The US Food and Drug Administration (FDA) has sent a warning letter to dietary supplement manufactured Advanced Nutritional Technology (AN) Inc. after regulators said an inspection found deficiencies that caused the products to be adulterated under federal law.
AN calls itself an international, specialist manufacturer of all-natural nutritional supplements.
FDA's warning letter, sent 16 October 2012 and published on 23 October, largely concerns violations of federal current good manufacturing practice (CGMP) regulation-part of a larger trend of enforcement against the dietary supplement industry focused on such violations. Back in May, Daniel Fabricant, FDA's director of its Division of Dietary Supplement Programs, said the agency would be cracking down on manufacturers after being "aghast" at the degree of non-compliance within the industry.
FDA's warning letter to AN lists several alleged deficiencies-failure to maintain a master manufacturing record for packaging and labeling, failure to follow written quality control procedures and failure to prepare batch production records, among others-but regulators cited several examples as being particularly jarring.
During the inspection, wrote FDA, inspectors observed paper cartons of an unknown supplement product. The cartons were only distinguishable by the presence of a hand-marked letter "A," and otherwise contained no other hints of their contents.
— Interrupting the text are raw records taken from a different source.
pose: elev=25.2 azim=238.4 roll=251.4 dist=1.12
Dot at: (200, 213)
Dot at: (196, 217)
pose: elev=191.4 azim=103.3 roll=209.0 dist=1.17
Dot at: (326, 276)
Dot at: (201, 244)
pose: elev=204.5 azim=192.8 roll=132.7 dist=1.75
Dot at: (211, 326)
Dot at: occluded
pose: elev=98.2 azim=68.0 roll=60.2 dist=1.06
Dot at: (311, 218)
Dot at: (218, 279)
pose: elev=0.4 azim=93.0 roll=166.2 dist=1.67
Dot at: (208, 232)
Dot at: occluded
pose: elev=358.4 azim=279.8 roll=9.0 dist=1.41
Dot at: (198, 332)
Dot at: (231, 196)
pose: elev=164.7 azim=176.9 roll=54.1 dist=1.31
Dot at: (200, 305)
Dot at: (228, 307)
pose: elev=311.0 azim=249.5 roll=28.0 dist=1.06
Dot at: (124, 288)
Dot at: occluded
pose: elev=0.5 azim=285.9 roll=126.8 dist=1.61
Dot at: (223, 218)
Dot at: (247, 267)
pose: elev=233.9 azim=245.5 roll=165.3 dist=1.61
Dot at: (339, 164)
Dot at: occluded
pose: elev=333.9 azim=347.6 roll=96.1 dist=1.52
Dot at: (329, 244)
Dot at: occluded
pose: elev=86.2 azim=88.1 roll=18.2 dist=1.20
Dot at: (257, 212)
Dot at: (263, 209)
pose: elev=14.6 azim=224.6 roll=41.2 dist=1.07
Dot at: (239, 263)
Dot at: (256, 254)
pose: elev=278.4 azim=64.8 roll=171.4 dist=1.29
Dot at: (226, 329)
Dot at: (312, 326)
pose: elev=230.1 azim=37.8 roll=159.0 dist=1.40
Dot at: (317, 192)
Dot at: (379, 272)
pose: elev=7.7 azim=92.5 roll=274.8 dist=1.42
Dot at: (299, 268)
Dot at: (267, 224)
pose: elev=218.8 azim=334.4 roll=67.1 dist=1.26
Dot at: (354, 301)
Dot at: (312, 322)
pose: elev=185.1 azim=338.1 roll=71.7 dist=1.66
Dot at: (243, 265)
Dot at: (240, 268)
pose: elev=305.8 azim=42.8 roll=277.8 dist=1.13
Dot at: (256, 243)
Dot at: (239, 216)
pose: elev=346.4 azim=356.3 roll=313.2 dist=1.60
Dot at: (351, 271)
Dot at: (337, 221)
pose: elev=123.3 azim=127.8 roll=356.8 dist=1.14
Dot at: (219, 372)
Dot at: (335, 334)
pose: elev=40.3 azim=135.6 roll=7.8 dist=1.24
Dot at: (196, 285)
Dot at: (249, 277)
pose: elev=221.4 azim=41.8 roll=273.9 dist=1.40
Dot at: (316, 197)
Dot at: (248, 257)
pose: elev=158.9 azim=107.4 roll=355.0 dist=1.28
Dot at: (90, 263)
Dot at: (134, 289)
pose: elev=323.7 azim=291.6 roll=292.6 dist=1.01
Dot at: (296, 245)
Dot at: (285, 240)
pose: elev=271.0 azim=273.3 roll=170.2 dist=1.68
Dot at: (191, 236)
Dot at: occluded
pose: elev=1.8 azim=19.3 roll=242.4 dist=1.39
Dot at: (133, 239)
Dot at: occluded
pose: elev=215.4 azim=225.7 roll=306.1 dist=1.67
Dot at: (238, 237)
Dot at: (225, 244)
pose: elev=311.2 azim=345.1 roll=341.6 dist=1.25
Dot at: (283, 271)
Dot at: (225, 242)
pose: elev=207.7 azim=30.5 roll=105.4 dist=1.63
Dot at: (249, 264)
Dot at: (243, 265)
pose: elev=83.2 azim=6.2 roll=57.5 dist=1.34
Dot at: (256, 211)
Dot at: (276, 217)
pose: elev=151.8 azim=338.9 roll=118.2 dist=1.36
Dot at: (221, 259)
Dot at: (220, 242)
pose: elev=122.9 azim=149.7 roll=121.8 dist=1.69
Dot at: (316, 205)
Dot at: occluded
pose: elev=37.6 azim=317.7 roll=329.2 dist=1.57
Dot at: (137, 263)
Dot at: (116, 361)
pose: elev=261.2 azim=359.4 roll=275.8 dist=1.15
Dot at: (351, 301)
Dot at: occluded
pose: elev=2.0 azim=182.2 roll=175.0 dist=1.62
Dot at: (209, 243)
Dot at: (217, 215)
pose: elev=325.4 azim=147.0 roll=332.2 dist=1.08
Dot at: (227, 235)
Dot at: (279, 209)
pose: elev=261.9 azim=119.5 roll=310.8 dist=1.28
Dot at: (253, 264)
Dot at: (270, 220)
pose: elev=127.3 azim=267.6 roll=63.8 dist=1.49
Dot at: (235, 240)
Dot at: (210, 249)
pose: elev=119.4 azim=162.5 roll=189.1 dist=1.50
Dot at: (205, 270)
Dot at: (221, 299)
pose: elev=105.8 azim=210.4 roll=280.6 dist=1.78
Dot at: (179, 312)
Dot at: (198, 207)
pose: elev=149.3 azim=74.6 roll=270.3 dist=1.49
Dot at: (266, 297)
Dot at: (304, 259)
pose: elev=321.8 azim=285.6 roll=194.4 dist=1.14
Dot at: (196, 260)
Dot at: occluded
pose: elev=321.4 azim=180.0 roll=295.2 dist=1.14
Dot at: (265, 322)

When the company official in charge of AN's managerial operations was asked what the boxes contained, FDA said she told them that she was unsure, but that the containers likely contained Vitamin A.
In a separate incidence, FDA inspectors said they witnessed employees of the company handling and packaging finished product without the use of gloves-that is, with bare hands-potentially exposing the product to microbial contamination. FDA said AN does, "Not have procedures in place to fulfill the requirements relating to preventing microbial contamination from sick or infected personnel or relating to hygienic practices," which are required under CGMP regulations.
Further, FDA said it had received assurances from the company that it intended to cease operations related to retail-sized products. "It appears that you have not ceased such operations," the agency observed.
Regulators also took issue with a number of dietary supplements it said were misbranded by virtue of their claims, which FDA said made them pharmaceutical products under the law.
One product, Nutr-E-Sol, for instance, claimed to be useful in treating diseases such as cystic fibrosis, Crohn's disease, short bowel syndrome and biliary cirrhosis-all serious diseases. The product appears to have been de-listed from the website, but remains available through a search.
Other products, respectively, claimed to treat asthma, eczema, heart attacks, cancer and urinary tract infections. Many of these products appear to still be available as well.
Regulators said they expected all such marketing activities to cease immediately, and reminded the company that it is responsible for any costs associated with the agency being required to re-inspect a facility.
Regulatory Focus has reached out to AN, and will update this story with additional information as it becomes available.